▸ **Instructions to follow**: Rewrite the text of every item with "spannend" replaced by "interessant" and all else unchanged. Leave the pictures out.

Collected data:
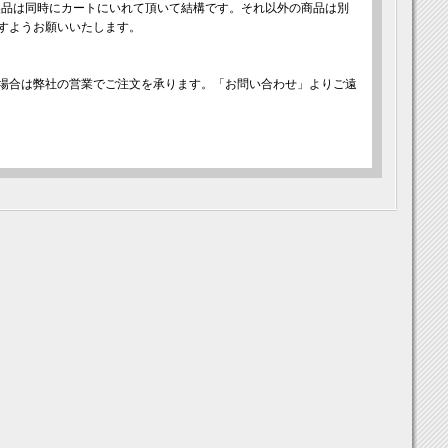
製品は同時にカートにいれて頂いて結構です。それ以外の商品は別
すようお願いいたします。
場合は弊社の営業でご注文を承ります。「お問い合わせ」よりご遠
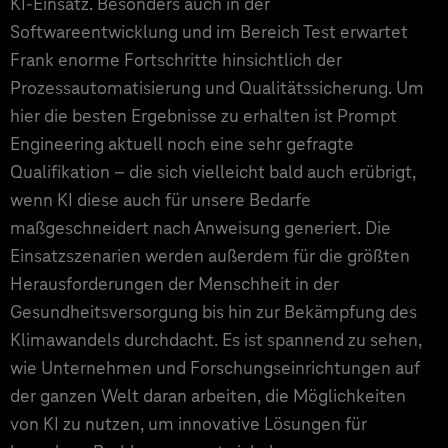
KI-Einsatz. Besonders auch in der
Softwareentwicklung und im Bereich Test erwartet
Frank enorme Fortschritte hinsichtlich der
Prozessautomatisierung und Qualitätssicherung. Um
hier die besten Ergebnisse zu erhalten ist Prompt
Engineering aktuell noch eine sehr gefragte
Qualifikation – die sich vielleicht bald auch erübrigt,
wenn KI diese auch für unsere Bedarfe
maßgeschneidert nach Anweisung generiert. Die
Einsatzszenarien werden außerdem für die größten
Herausforderungen der Menschheit in der
Gesundheitsversorgung bis hin zur Bekämpfung des
Klimawandels durchdacht. Es ist spannend zu sehen,
wie Unternehmen und Forschungseinrichtungen auf
der ganzen Welt daran arbeiten, die Möglichkeiten
von KI zu nutzen, um innovative Lösungen für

▸ **Solution for this problem**:
製品は同時にカートにいれて頂いて結構です。それ以外の商品は別
すようお願いいたします。
場合は弊社の営業でご注文を承ります。「お問い合わせ」よりご遠
KI-Einsatz. Besonders auch in der
Softwareentwicklung und im Bereich Test erwartet
Frank enorme Fortschritte hinsichtlich der
Prozessautomatisierung und Qualitätssicherung. Um
hier die besten Ergebnisse zu erhalten ist Prompt
Engineering aktuell noch eine sehr gefragte
Qualifikation – die sich vielleicht bald auch erübrigt,
wenn KI diese auch für unsere Bedarfe
maßgeschneidert nach Anweisung generiert. Die
Einsatzszenarien werden außerdem für die größten
Herausforderungen der Menschheit in der
Gesundheitsversorgung bis hin zur Bekämpfung des
Klimawandels durchdacht. Es ist interessant zu sehen,
wie Unternehmen und Forschungseinrichtungen auf
der ganzen Welt daran arbeiten, die Möglichkeiten
von KI zu nutzen, um innovative Lösungen für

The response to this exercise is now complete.